Spotlight November 2019: 'A Look at Language and Culture Issues in Mass Violence Trials'
What kinds of misunderstandings emerge in the context of criminal trials dealing with war crimes, crimes against humanity and genocide? What are the impacts of different linguistic and cultural practices on both the proceedings and the ways in which these proceedings are understood? While various scholars and observers have mapped parts of this vast terrain over the past two decades (see the work, among others, of Nancy Combs, Nigel Eltringham, Joshua Karton, Tim Kelsall, Jonneke Koomen and Catherine Namakula), several new commentaries featuring language and culture deserve a mention.
A recent article by anthropologist María Luz García highlights the difficulties that can arise when different discursive styles meet in the context of a courtroom. García carried out an in-depth study of how language was used during the 2013 domestic trial of former Guatemalan leader José Efraín Ríos Montt, who was charged with genocide of the Mayan Ixil indigenous population. García found that “the language ideologies governing discourse in Western courtrooms seek to divorce language use from cultural context through the proposition that content can be transferred from one language to another without loss of meaning.” In particular, she observed that the court was unable to recognize Ixil ways of speaking and therefore Ixil subjectivities. García notes that as a growing number of Mayan language speakers migrate to the United States, they increasingly find themselves enmeshed in legal processes where they continue to experience communication problems. (Pictured at right: Members of the Ixil community attending the Ríos Montt trial.)

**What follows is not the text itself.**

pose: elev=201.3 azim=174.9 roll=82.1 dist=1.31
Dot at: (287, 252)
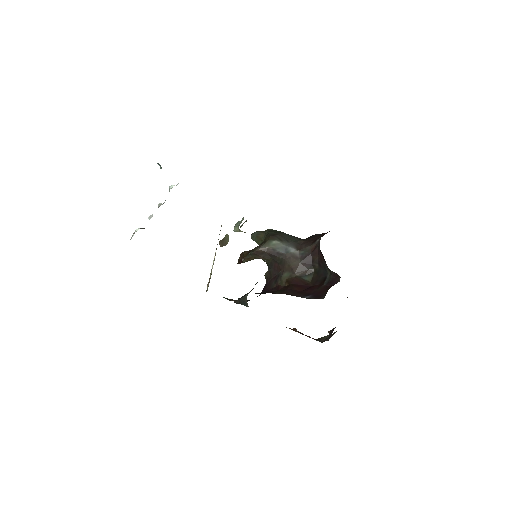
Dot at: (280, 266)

Questions around language issues were also part of the recent visit by journalists from the Central African Republic (CAR) to the International Criminal Court (ICC), where they attended the confirmation of charges hearing for two Central African defendants, Alfred Yekatom and Patrice-Edouard Ngaïssona. Inès Laure Ngopot, special envoy to the ICC for Radio Ndeke Luka, described her experience in an interview with JusticeInfo. She and her colleagues were surprised to find that few documents relating to the case were available in French, despite CAR being a francophone country and French being an ICC working language. “We Central African journalists were very disappointed when some important documents for our articles were only in English,” Ngopot noted. “This has made our work very difficult.” She was also surprised when defense counsel objected to the journalists making a reportage in Sango because they did not understand what the journalists were saying. According to Ngopot, they seemed “unaware that this hearing concerns the Central African population, some of whom do not understand either English or French.”
A disconnect also emerged between the language of retributive justice and that of reconciliation. Ngopot explained, "We Central African journalists are aware of our role in relation to the public. As the country is in the post-conflict stage, we must avoid fueling hatred among our listeners or readers. During this hearing, the judges, the prosecutor's office and the defence used a lot of harsh language, which could have a negative impact on the public. For example, they talked of ‘throat slitting’, of a ‘Muslim population that was massacred by Anti-Balaka’, a ‘religious’ conflict, etc. These are words that we Central African journalists cannot convey as such. We try to say it in a different way while keeping the idea.” In a recent Opinio Juris symposium devoted to Phil Clark’s Distant Justice: The Impact of the International Criminal Court on African Politics, the author makes a similar observation about the Court’s “negative impact on African societies in terms of jeopardising elections, peace negotiations, truth commissions, demobilisation programmes and community-based rituals.” Symposium participants Mark Drumbl and Kamari Clarke also offered thought-provoking comments about how the ICC is distant both emotionally and affectively from African societies, perspectives that do not align with the generally rational and Western-oriented culture of international criminal law.
Readers may learn more about the interrelation of language and culture at the ICC, including various effects of English-language dominance within the institution, in a soon-to-be published article by IJIN editor Leigh Swigart: “Now You See It, Now You Don’t: Culture at the International Criminal Court”. This nexus of issues in legal settings is the focus of Brandeis University’s Project on Language, Culture and Justice, currently under development.